Business Ethics - Chapter 1 The Nature of Morality
What is Conscience?
Evolved as we internalized the moral instructions of the parents or other authority figures who raised us as children.
What are the limitations of the professional codes of ethics
Not all rules of a professional code are purely moral in character, and even when they are, the fact that a rule is officially enshrined as part of the code of a profession does not guarantee that it is a sound moral principle.
What does morality in the broad sense mean?
Not just the principles of conduct that we embrace but also the values.
What are the positives of Ethical Relativism?
Those who endorse ethical relativism point to the apparent diversity of human values and the multiformity of moral codes to support their case.
What is an example of Ethical Relativism that there is no such thing as ethical progress?
We cannot say that moral standard are more enlightened than were moral standards in the middle Ages.
What are Unsound arguments?
they have at least one false premise.
What are the three limitations of Ethical relativism?
1. Ethical relativism has some unsatisfactory implications. 2. Closely related, is the fact that for the relativist there is no such thing as ethic progress. 3. The relativist's point of view, it makes no sense for people to criticize principles or practices accepted by their own society.
What is Ethics?
A broad field of inquiry that addresses a fundamental query that all of us, at least from time to time, inevitably think about. The study of right and wrong.
What is an example of Ethical relativism?
Abortion is condemned as immoral in Catholic Ireland but is practiced as a morally neutral form of birth control in Japan.
What is an example of Ethical Relativism has some unsatisfactory implications?
An example would be that we cannot say that slavery in a slave society like that of American South 175 years ago was immoral and unjust as long as that society held it to be morally permissible.
What are administrative regulations?
Boards or agencies whose functions include issuing detailed regulations covering certain kinds of conduct.
What are the differences of morality and law?
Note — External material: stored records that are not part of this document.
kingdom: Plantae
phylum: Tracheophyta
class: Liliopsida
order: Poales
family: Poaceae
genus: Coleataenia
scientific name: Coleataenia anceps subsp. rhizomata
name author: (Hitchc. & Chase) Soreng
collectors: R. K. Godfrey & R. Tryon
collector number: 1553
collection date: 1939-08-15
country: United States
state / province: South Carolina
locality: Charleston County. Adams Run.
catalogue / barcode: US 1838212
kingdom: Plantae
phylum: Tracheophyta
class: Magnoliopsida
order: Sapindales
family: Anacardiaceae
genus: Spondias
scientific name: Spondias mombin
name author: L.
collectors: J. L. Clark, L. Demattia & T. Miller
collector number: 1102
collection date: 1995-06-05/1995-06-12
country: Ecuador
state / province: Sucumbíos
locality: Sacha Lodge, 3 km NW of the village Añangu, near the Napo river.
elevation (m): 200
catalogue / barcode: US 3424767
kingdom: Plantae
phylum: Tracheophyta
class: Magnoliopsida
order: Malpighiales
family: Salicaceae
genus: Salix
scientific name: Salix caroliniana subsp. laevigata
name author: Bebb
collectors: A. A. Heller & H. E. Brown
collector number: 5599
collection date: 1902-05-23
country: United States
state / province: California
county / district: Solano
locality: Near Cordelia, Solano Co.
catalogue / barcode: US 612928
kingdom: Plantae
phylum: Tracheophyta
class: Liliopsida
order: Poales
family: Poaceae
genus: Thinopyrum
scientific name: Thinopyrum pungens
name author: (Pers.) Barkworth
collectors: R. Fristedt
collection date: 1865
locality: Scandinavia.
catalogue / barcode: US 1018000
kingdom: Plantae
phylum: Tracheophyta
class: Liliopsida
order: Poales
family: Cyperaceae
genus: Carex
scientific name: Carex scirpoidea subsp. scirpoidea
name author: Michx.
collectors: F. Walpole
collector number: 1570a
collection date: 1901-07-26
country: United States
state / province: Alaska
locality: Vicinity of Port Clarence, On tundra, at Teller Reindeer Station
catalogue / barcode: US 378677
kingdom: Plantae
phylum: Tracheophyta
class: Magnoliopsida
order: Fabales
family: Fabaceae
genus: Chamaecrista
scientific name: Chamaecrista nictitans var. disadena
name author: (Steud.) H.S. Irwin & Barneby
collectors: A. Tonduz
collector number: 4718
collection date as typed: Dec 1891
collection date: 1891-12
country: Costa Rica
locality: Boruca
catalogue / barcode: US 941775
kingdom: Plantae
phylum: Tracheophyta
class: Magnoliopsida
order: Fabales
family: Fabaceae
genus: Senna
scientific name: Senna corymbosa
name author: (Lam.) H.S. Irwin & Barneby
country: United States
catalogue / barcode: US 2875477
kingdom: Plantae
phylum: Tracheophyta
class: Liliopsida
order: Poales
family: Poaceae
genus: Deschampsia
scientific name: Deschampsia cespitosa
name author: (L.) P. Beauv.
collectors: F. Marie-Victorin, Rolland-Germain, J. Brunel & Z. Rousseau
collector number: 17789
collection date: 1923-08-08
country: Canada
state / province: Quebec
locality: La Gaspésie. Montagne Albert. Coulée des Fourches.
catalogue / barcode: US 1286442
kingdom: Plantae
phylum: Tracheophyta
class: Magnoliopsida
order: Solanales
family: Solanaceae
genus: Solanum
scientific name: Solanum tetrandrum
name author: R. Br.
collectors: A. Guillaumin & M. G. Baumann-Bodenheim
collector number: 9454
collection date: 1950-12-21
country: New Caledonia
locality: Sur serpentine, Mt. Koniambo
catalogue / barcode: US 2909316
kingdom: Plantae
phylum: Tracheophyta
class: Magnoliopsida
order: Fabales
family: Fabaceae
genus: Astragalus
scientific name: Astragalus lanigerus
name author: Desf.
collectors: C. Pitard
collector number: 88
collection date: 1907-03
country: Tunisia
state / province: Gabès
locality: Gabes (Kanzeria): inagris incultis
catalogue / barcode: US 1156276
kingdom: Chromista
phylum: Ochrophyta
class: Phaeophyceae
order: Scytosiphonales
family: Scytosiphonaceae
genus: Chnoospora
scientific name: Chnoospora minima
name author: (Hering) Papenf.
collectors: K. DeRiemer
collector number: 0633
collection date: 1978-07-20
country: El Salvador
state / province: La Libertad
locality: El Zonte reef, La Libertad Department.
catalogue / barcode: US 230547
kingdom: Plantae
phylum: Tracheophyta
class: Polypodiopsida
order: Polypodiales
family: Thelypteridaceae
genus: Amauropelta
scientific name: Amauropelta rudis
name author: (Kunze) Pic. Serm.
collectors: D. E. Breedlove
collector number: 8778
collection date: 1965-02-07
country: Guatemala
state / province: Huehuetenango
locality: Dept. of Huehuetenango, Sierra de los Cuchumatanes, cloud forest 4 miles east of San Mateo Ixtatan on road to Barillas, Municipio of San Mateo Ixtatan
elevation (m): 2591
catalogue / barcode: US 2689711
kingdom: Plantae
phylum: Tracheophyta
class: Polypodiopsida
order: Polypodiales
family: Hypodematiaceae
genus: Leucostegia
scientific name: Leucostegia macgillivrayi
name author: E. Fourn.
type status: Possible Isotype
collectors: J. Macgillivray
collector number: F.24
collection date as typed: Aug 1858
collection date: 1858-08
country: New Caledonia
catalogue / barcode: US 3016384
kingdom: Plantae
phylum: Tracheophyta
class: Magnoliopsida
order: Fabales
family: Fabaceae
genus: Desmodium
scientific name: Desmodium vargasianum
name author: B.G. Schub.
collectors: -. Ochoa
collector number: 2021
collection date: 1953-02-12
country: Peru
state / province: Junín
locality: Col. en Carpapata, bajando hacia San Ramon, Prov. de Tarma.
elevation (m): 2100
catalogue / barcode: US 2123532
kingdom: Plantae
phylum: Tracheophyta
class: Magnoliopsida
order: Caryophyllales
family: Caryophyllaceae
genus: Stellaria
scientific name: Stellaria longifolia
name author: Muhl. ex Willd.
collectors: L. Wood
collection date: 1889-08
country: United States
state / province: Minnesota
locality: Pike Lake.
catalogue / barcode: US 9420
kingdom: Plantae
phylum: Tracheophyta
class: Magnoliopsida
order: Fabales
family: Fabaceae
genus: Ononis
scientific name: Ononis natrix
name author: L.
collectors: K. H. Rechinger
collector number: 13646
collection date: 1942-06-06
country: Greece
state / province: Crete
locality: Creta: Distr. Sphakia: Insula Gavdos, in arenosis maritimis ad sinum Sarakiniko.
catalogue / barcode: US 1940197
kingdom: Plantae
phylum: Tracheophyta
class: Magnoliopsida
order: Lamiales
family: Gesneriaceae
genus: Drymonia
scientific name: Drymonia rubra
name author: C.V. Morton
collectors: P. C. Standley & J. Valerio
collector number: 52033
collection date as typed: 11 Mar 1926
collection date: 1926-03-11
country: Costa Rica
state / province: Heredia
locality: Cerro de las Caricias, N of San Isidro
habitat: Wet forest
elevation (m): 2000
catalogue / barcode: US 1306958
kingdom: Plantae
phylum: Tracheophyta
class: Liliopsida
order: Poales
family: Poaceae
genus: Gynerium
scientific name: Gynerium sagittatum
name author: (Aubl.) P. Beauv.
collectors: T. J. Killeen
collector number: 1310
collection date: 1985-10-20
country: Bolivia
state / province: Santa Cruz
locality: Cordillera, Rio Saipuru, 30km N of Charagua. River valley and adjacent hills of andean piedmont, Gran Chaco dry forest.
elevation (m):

Breaking the law isn't always or necessarily immoral, and the legality of an action doesn't guarantee its morality.
What is Constitutional law?
Court rulings on the requirements of the Constitution and the constitutionality of legislation.
What is an example of an an action that is morally right but illegal?
Helping a Jewish family to hide from the Nazis was against German law in 1939, but it would have been morally admirable thing to have done.
How does being a member of an organization affects individual morality?
It can be affected by organizational norms which are rules by its members.
What are Statutes laws?
Laws that are enacted by legislative bodies.
What are Organizational Norms?
Rules by its members.
What is Adam Smith's view on capitalism?
Self interest and utility play an essential role in organizational decisions. Business practices tend to blend utilitarianism and egoism
What is the difference between morality and etiquette?
Something can be bad morally but good etiquette. Etiquette is based on the culture that you are in. An example of this is a long time ago when the culture in America thought that it was good etiquette for whites not to eat with blacks. Now we know that it was morally wrong to do that.
What is the Divine command theory?
That if something is wrong, then the only reason it is wrong is that God commands us not to do it.
What is common law?
The body of judge-made law.
What does Morality in a narrow sense mean?
The principles that do or should regulate people's conduct and relations with others.
What is Business ethics?
The study of what constitutes right and wrong, or good and bad, human conduct in a business context.
What is Ethical relativism?
The theory that what is right is determined by what a culture or society says is right.
What is the professional codes of ethics?
These are the rules that are supposed to govern the conduct of members of a given profession.
What are Moral standards?
They concern behavior that is of serious consequence to human welfare, that can profoundly injure or benefit people.
What are sound arguments?
They have true premises and valid reasoning.
What is the paradox of selfishness?
When an individual acts selfish die to their insufficiencies.
What are moral arguments?
arguments whose conclusions are moral judgments
What is Self-interest?
doing what would best satisfy your own interests.
What is groupthink?
pressure for unanimity within a highly cohesive group overwhelms its members' desire or ability to appraise the situation realistically and consider alternative course of action.
What does etiquette mean?
the norms of correct conduct in polite society or, more generally, to any special code of social behavior or courtesy.